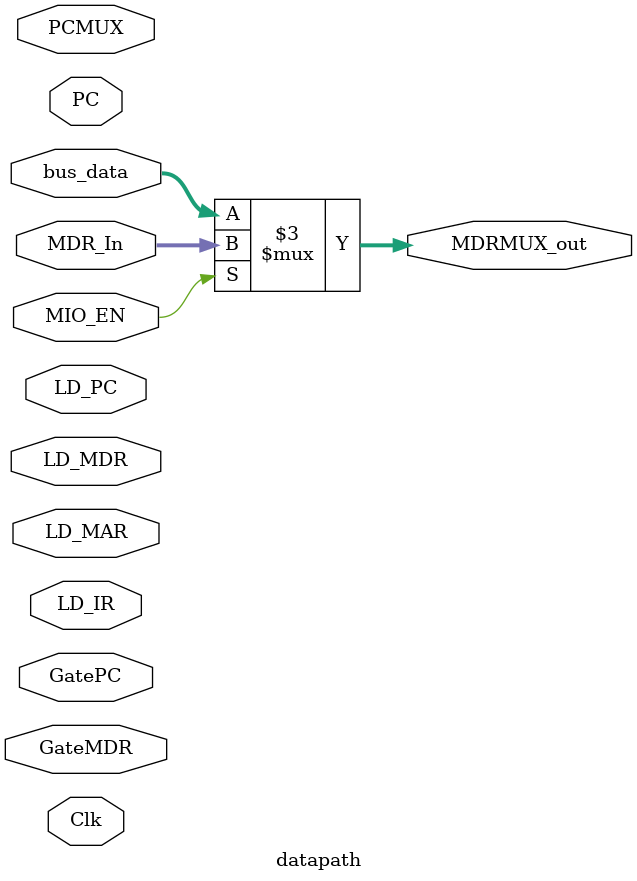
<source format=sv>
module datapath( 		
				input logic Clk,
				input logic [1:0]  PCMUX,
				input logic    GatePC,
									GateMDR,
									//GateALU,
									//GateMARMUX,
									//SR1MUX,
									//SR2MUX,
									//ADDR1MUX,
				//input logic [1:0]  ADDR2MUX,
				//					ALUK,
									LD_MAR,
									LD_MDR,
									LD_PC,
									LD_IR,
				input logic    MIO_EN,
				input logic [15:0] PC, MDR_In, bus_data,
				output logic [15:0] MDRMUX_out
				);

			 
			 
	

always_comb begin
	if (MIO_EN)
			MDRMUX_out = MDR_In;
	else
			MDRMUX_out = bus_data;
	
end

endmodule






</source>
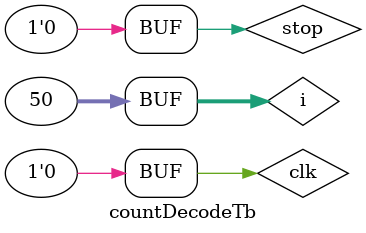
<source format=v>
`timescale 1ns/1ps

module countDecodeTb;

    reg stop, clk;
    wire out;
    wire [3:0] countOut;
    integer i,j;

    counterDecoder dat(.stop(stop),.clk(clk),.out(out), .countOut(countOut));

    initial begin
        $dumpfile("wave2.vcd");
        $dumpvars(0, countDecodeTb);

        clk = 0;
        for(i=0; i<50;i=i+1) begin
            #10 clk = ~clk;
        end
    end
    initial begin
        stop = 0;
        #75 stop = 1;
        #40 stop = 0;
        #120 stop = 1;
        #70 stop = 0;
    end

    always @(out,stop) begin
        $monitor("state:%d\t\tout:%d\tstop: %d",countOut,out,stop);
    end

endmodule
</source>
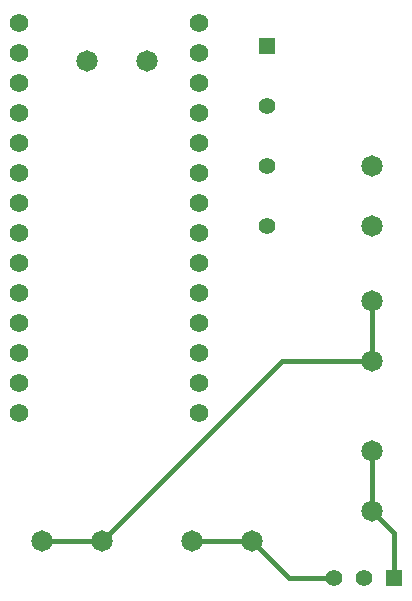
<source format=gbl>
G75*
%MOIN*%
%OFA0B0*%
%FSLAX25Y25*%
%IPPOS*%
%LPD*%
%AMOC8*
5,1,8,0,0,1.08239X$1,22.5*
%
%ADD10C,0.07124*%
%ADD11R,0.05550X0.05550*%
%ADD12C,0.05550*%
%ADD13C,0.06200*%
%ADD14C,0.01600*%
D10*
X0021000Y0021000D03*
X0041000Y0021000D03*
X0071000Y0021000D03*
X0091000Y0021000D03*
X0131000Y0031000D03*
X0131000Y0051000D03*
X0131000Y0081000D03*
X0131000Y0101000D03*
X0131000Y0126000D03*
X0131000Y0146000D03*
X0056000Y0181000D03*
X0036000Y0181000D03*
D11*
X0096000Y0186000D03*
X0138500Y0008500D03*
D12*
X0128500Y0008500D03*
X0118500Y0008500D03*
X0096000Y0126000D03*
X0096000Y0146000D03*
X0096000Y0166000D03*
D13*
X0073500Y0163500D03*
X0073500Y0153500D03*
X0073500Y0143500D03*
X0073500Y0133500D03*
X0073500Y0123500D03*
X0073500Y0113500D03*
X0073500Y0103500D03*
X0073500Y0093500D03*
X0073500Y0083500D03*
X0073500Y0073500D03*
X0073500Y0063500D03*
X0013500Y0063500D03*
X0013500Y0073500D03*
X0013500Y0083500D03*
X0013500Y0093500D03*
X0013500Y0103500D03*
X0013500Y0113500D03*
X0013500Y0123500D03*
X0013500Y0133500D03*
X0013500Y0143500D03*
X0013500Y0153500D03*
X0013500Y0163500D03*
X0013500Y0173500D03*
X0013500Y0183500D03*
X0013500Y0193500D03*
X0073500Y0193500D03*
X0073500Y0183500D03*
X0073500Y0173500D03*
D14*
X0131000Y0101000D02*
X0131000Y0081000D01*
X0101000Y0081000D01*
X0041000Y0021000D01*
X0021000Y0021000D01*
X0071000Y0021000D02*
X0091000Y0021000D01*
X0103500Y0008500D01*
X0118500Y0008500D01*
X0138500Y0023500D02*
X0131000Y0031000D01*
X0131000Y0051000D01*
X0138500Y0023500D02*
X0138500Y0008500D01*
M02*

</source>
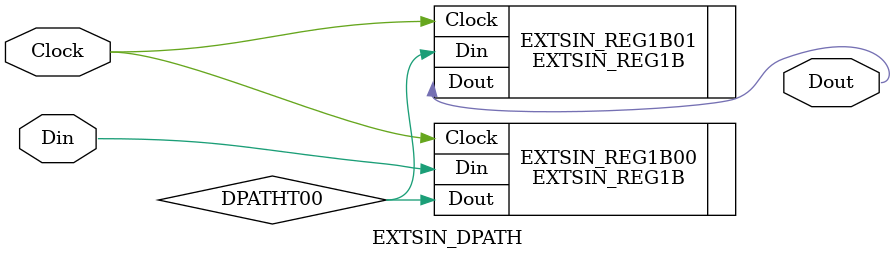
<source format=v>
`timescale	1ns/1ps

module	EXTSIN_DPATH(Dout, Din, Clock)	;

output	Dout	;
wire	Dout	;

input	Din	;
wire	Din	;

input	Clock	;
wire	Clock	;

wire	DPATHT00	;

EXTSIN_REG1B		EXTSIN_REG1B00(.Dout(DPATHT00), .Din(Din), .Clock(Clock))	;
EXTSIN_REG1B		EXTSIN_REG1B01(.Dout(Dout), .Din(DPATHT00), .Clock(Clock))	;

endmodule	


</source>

--- --- ---

In the records above, find the line with "for(i=0; i<50;i=i+1) begin" and the line with "X0013500Y0143500D03*"; please transcribe exactly those two lines and all lines between them, omitting any picture.

* _Final answer_
        for(i=0; i<50;i=i+1) begin
            #10 clk = ~clk;
        end
    end
    initial begin
        stop = 0;
        #75 stop = 1;
        #40 stop = 0;
        #120 stop = 1;
        #70 stop = 0;
    end

    always @(out,stop) begin
        $monitor("state:%d\t\tout:%d\tstop: %d",countOut,out,stop);
    end

endmodule
</source>
<source format=gbl>
G75*
%MOIN*%
%OFA0B0*%
%FSLAX25Y25*%
%IPPOS*%
%LPD*%
%AMOC8*
5,1,8,0,0,1.08239X$1,22.5*
%
%ADD10C,0.07124*%
%ADD11R,0.05550X0.05550*%
%ADD12C,0.05550*%
%ADD13C,0.06200*%
%ADD14C,0.01600*%
D10*
X0021000Y0021000D03*
X0041000Y0021000D03*
X0071000Y0021000D03*
X0091000Y0021000D03*
X0131000Y0031000D03*
X0131000Y0051000D03*
X0131000Y0081000D03*
X0131000Y0101000D03*
X0131000Y0126000D03*
X0131000Y0146000D03*
X0056000Y0181000D03*
X0036000Y0181000D03*
D11*
X0096000Y0186000D03*
X0138500Y0008500D03*
D12*
X0128500Y0008500D03*
X0118500Y0008500D03*
X0096000Y0126000D03*
X0096000Y0146000D03*
X0096000Y0166000D03*
D13*
X0073500Y0163500D03*
X0073500Y0153500D03*
X0073500Y0143500D03*
X0073500Y0133500D03*
X0073500Y0123500D03*
X0073500Y0113500D03*
X0073500Y0103500D03*
X0073500Y0093500D03*
X0073500Y0083500D03*
X0073500Y0073500D03*
X0073500Y0063500D03*
X0013500Y0063500D03*
X0013500Y0073500D03*
X0013500Y0083500D03*
X0013500Y0093500D03*
X0013500Y0103500D03*
X0013500Y0113500D03*
X0013500Y0123500D03*
X0013500Y0133500D03*
X0013500Y0143500D03*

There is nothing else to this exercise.